Segmentation data
-------
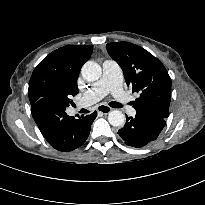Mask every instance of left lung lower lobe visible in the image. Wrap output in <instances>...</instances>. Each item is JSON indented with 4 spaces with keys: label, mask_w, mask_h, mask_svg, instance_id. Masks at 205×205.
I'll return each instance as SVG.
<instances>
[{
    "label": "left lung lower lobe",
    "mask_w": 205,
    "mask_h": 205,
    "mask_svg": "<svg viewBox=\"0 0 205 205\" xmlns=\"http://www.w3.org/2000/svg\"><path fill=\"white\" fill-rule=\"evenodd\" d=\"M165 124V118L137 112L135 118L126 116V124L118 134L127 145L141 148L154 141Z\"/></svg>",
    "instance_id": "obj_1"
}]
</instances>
-------
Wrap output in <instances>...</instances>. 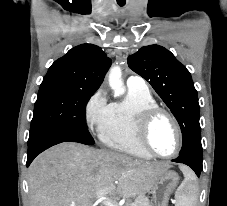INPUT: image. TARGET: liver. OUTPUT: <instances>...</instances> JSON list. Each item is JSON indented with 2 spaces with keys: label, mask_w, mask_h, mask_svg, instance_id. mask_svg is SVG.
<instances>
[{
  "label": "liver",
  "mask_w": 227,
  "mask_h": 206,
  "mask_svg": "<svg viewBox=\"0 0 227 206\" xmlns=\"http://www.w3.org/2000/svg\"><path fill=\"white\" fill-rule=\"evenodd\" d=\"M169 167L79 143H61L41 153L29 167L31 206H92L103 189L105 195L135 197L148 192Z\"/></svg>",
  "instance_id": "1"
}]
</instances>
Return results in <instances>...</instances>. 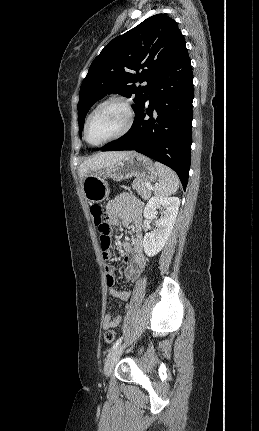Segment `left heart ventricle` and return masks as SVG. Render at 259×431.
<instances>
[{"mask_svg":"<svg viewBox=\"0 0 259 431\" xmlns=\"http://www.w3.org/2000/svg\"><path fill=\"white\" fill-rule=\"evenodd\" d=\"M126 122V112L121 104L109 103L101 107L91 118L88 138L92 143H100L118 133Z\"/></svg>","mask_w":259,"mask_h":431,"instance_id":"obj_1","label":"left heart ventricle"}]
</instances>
-------
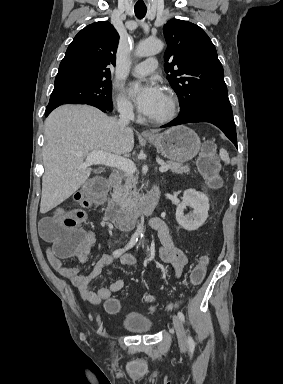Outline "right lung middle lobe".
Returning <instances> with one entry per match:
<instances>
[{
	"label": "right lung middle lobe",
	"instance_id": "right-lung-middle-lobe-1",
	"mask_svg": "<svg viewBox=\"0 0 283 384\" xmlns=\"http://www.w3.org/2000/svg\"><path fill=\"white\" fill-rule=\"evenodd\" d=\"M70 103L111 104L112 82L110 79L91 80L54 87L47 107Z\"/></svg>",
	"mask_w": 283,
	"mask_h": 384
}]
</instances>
-------
▶ **Your objective**
Which lines in the items above contain the string "viewBox"? Copy each of those lines, treating uppercase and lowercase as different.

▶ **Response**
    "mask_svg": "<svg viewBox=\"0 0 205 205\" xmlns=\"http://www.w3.org/2000/svg\"><path fill=\"white\" fill-rule=\"evenodd\" d=\"M165 124V118L137 112L135 118L126 116V124L118 134L127 145L141 148L154 141Z\"/></svg>",
  "mask_svg": "<svg viewBox=\"0 0 227 206\" xmlns=\"http://www.w3.org/2000/svg\"><path fill=\"white\" fill-rule=\"evenodd\" d=\"M169 167L79 143H61L41 153L29 167L31 206H92L103 189L105 195L135 197L148 192Z\"/></svg>",
[{"mask_svg":"<svg viewBox=\"0 0 259 431\" xmlns=\"http://www.w3.org/2000/svg\"><path fill=\"white\" fill-rule=\"evenodd\" d=\"M126 122V112L121 104L109 103L101 107L91 118L88 138L92 143H100L118 133Z\"/></svg>","mask_w":259,"mask_h":431,"instance_id":"obj_1","label":"left heart ventricle"}]
	"mask_svg": "<svg viewBox=\"0 0 283 384\" xmlns=\"http://www.w3.org/2000/svg\"><path fill=\"white\" fill-rule=\"evenodd\" d=\"M70 103L111 104L112 82L110 79L91 80L54 87L47 107Z\"/></svg>",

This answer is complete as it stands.